*** Opening of Data listing ***

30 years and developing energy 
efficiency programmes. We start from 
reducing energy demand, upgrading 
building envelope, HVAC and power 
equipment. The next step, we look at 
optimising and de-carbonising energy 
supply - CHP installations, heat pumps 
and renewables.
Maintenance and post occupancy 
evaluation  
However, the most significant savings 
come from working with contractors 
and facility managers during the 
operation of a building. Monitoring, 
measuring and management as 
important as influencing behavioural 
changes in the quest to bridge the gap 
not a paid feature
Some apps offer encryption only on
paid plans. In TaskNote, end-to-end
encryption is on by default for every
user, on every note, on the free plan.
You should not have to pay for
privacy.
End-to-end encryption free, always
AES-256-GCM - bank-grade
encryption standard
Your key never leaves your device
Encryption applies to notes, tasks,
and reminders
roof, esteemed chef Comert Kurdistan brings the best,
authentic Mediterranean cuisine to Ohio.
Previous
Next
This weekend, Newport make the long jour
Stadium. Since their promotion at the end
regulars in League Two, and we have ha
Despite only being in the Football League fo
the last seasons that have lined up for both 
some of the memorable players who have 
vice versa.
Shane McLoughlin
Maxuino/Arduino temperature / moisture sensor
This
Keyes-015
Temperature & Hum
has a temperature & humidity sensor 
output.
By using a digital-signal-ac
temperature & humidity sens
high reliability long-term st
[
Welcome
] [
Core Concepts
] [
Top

*** Close of Data listing ***
*** Opening of Data listing ***

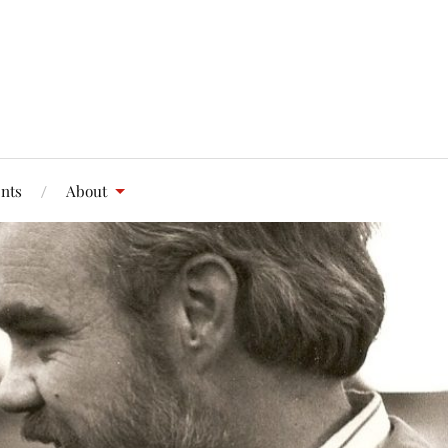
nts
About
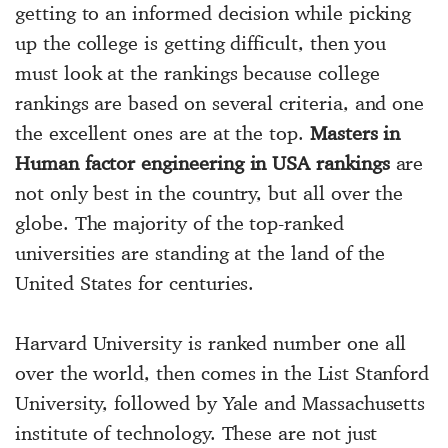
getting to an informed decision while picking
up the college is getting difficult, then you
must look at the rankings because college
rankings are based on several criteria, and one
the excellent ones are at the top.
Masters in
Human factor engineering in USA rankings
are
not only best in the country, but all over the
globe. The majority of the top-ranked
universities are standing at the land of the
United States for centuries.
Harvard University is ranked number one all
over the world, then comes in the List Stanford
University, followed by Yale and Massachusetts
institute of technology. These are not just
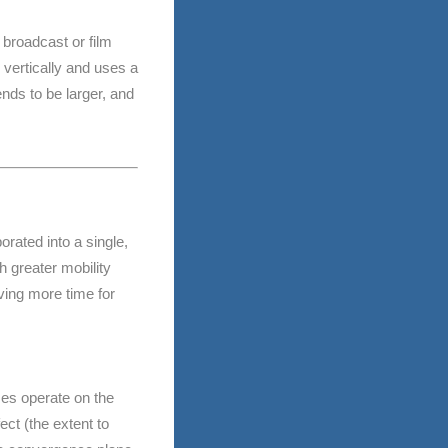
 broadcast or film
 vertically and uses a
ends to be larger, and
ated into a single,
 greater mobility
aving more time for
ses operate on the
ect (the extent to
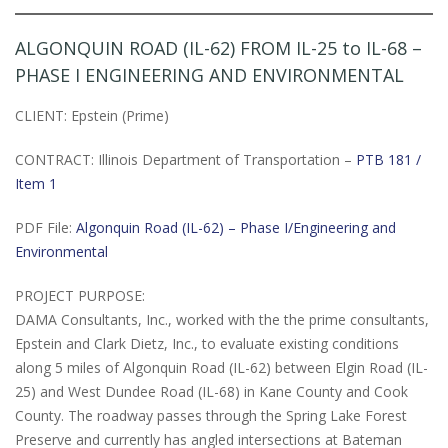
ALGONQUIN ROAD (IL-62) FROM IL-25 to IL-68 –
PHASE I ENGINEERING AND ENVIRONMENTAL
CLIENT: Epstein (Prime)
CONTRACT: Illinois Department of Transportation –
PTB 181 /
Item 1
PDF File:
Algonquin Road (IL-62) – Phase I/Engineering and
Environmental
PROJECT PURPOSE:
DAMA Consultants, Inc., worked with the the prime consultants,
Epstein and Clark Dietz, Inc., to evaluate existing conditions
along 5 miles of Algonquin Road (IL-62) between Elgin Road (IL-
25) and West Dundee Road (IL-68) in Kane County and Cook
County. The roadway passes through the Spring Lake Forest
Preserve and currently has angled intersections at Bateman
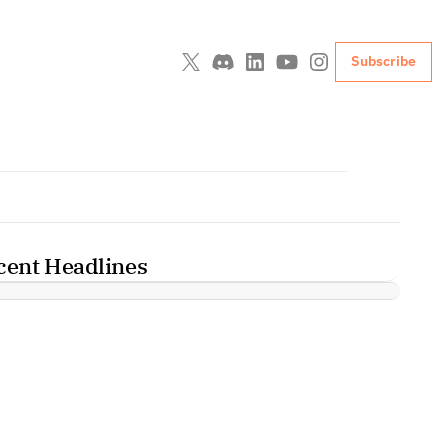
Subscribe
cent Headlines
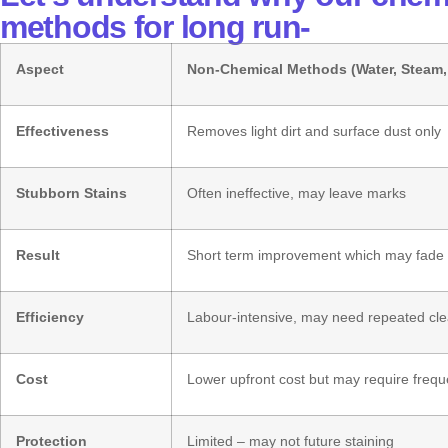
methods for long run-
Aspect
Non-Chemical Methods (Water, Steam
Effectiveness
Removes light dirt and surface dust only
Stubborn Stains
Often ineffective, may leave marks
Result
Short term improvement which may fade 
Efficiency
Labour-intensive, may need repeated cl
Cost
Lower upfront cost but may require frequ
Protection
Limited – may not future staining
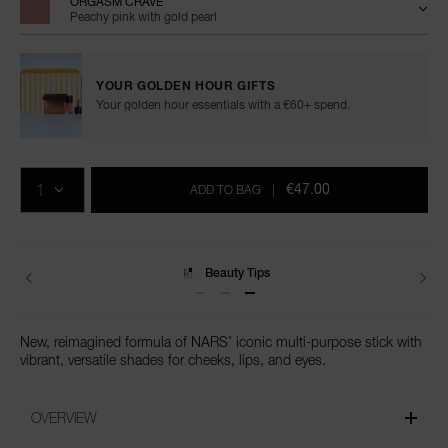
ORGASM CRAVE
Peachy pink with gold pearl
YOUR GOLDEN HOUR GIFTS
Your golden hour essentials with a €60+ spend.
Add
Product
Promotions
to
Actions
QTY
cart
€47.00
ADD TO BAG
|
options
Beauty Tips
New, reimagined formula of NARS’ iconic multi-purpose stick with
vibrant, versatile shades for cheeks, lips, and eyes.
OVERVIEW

*** Close of Data listing ***

What is expected - Working from the entries above, please transcribe only the lines from the line with "universities are standing at the land of the" through the line with "Stubborn Stains", exactly, with both end lines and without pictures.

Task answer -
universities are standing at the land of the
United States for centuries.
Harvard University is ranked number one all
over the world, then comes in the List Stanford
University, followed by Yale and Massachusetts
institute of technology. These are not just
 broadcast or film
 vertically and uses a
ends to be larger, and
ated into a single,
 greater mobility
aving more time for
ses operate on the
ect (the extent to
ALGONQUIN ROAD (IL-62) FROM IL-25 to IL-68 –
PHASE I ENGINEERING AND ENVIRONMENTAL
CLIENT: Epstein (Prime)
CONTRACT: Illinois Department of Transportation –
PTB 181 /
Item 1
PDF File:
Algonquin Road (IL-62) – Phase I/Engineering and
Environmental
PROJECT PURPOSE:
DAMA Consultants, Inc., worked with the the prime consultants,
Epstein and Clark Dietz, Inc., to evaluate existing conditions
along 5 miles of Algonquin Road (IL-62) between Elgin Road (IL-
25) and West Dundee Road (IL-68) in Kane County and Cook
County. The roadway passes through the Spring Lake Forest
Preserve and currently has angled intersections at Bateman
Subscribe
cent Headlines
methods for long run-
Aspect
Non-Chemical Methods (Water, Steam
Effectiveness
Removes light dirt and surface dust only
Stubborn Stains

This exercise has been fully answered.